7. Sucked Something Up

What also commonly happens with jet skis is that they suck things up and this can certainly keep it from taking off.

Most of the time you don’t even know that this happened because the engine is so powerful that it blows whatever it is right out of the pump.

But at other times you’ll hear a strange sound, or your jet ski will violently shake and then you’ll know that something got sucked up. If you’re trying to accelerate and your jet ski is shaking or lacks power, then odds are that something got sucked up.

When this happens, it can damage the impeller, wear ring, or sometimes the drive shaft.

Things that get sucked up and can cause these types of damages are small rocks, ropes, debris, and anything else that may be in the water.

The problem could also be that you have a tow rope, or some seaweed wrapped around the drive shaft and this keeps it from spinning properly or may be impeding the flow of water.

Even though there is an intake grate in front of the pump, it simply can’t filter out everything. To learn more about these problems and learn how to remove these objects we recommend this tutorial.

Unfortunately, many of the issues discussed above will require the help of a dealer or repair shop.

Anything having to do with the pump should be taken care of on dry land by a skilled professional, especially if you have break system on your jet ski as those make it more difficult to reach the pump.

8. Water in the Gas

This is something we discussed above, the problem of having water in your gas.

Water can even get into your gasoline at the gas station, but people more commonly get water in their gas from rain. They may not be replacing the gas cap tightly enough or the gas jugs they use get water in them.

Another problem with gas is that it actually expires and that means it goes bad. This happens more quickly than you probably think too. To avoid this, you need to put fuel stabilizer in the gas tank before storing your jet ski for a few months. If you don’t then it’s unlikely that your gas will be good when you try starting your jet ski after a month or two. And when you put the fuel stabilizer in make sure it’s mixed through the entire system.

You need to know which kind of gas to use as well. If you own a high-performance supercharged jet ski, then you have to be more careful. Read your owner’s manual for the manufacturer’s recommendation when it comes to the type of gas to use.

9. Engine & Fuel Line

Aside from everything else we’ve discussed, there are a number of other engine issues that may cause problems during your ride.

If you have a 2-stroke jet ski, you could have a clogged carburetor. This commonly happens if the jet ski has been sitting for a couple of months without a fuel stabilizer.

If the carburetor is clogged it won’t start at all, won’t want to run, or just struggle to run.
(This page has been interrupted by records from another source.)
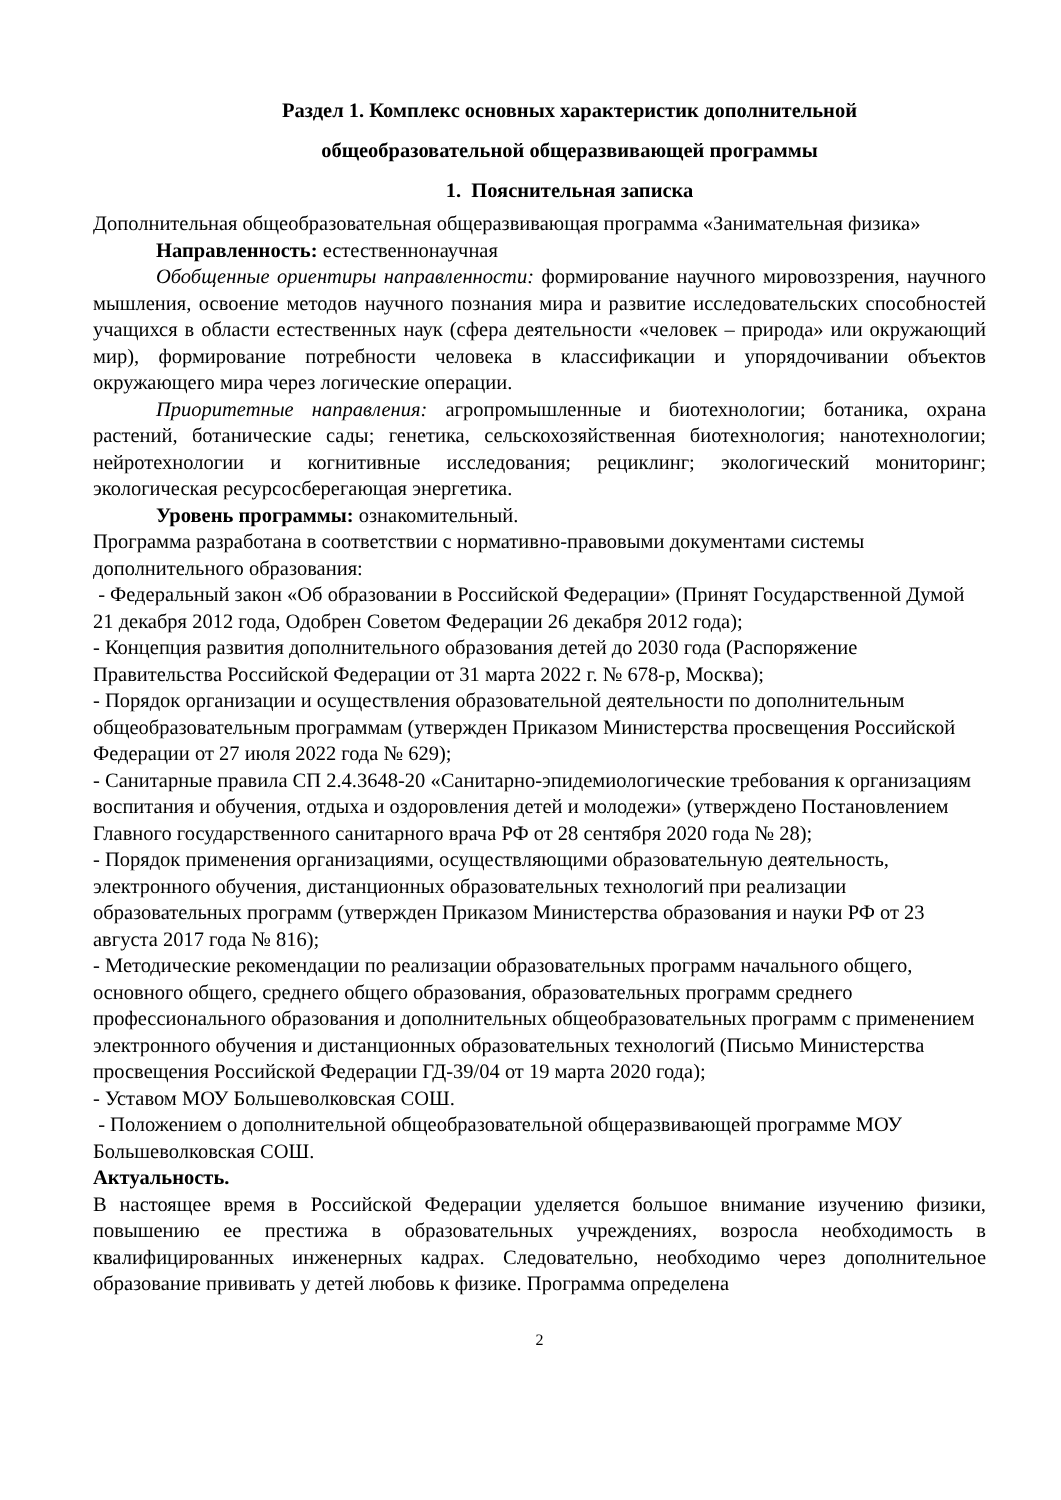Раздел 1. Комплекс основных характеристик дополнительной
общеобразовательной общеразвивающей программы
1. Пояснительная записка
Дополнительная общеобразовательная общеразвивающая программа «Занимательная физика»
Направленность: естественнонаучная
Обобщенные ориентиры направленности: формирование научного мировоззрения, научного мышления, освоение методов научного познания мира и развитие исследовательских способностей учащихся в области естественных наук (сфера деятельности «человек – природа» или окружающий мир), формирование потребности человека в классификации и упорядочивании объектов окружающего мира через логические операции.
Приоритетные направления: агропромышленные и биотехнологии; ботаника, охрана растений, ботанические сады; генетика, сельскохозяйственная биотехнология; нанотехнологии; нейротехнологии и когнитивные исследования; рециклинг; экологический мониторинг; экологическая ресурсосберегающая энергетика.
Уровень программы: ознакомительный.
Программа разработана в соответствии с нормативно-правовыми документами системы дополнительного образования:
- Федеральный закон «Об образовании в Российской Федерации» (Принят Государственной Думой 21 декабря 2012 года, Одобрен Советом Федерации 26 декабря 2012 года);
- Концепция развития дополнительного образования детей до 2030 года (Распоряжение Правительства Российской Федерации от 31 марта 2022 г. № 678-р, Москва);
- Порядок организации и осуществления образовательной деятельности по дополнительным общеобразовательным программам (утвержден Приказом Министерства просвещения Российской Федерации от 27 июля 2022 года № 629);
- Санитарные правила СП 2.4.3648-20 «Санитарно-эпидемиологические требования к организациям воспитания и обучения, отдыха и оздоровления детей и молодежи» (утверждено Постановлением Главного государственного санитарного врача РФ от 28 сентября 2020 года № 28);
- Порядок применения организациями, осуществляющими образовательную деятельность, электронного обучения, дистанционных образовательных технологий при реализации образовательных программ (утвержден Приказом Министерства образования и науки РФ от 23 августа 2017 года № 816);
- Методические рекомендации по реализации образовательных программ начального общего, основного общего, среднего общего образования, образовательных программ среднего профессионального образования и дополнительных общеобразовательных программ с применением электронного обучения и дистанционных образовательных технологий (Письмо Министерства просвещения Российской Федерации ГД-39/04 от 19 марта 2020 года);
- Уставом МОУ Большеволковская СОШ.
- Положением о дополнительной общеобразовательной общеразвивающей программе МОУ Большеволковская СОШ.
Актуальность.
В настоящее время в Российской Федерации уделяется большое внимание изучению физики, повышению ее престижа в образовательных учреждениях, возросла необходимость в квалифицированных инженерных кадрах. Следовательно, необходимо через дополнительное образование прививать у детей любовь к физике. Программа определена
2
Take your pick.

You could also be having problems with your fuel line. It’s always important to check your tank as well as your fuel line very carefully for dripping gas as this could cause the engine to explode in a worse case scenario!

If you’re having engine trouble, a reputable professional should take a look at it right away.

10. Supercharger Malfunctions

If your jet ski starts okay and takes off without a problem but there is no way you can get it to go as fast as it usually does, then you could have a bad supercharger.

If this is what’s happening and your jet ski is just doing fewer RPMs, our recommendation would be for you to stop riding until you’ve taken it to a professional who can work on the problem. It is no easy task to repair a supercharger!

If your supercharger is blown, then metal pieces could be in your engine and be doing a lot of damage. A reputable professional will know how to deal with these issues.

Did you know that in many cases the supercharger needs to be rebuilt after every 100 hours of use or after 2 years, whichever comes first? It’s true that prevention is better than the cure, so it would be wise to get your supercharger rebuilt during the recommended period!

* WARNING! If you do not have the proper knowledge, training, experience and tools to handle the repairs above, we highly recommend that you transport your jet ski to a local dealership or a reputable service/repair shop.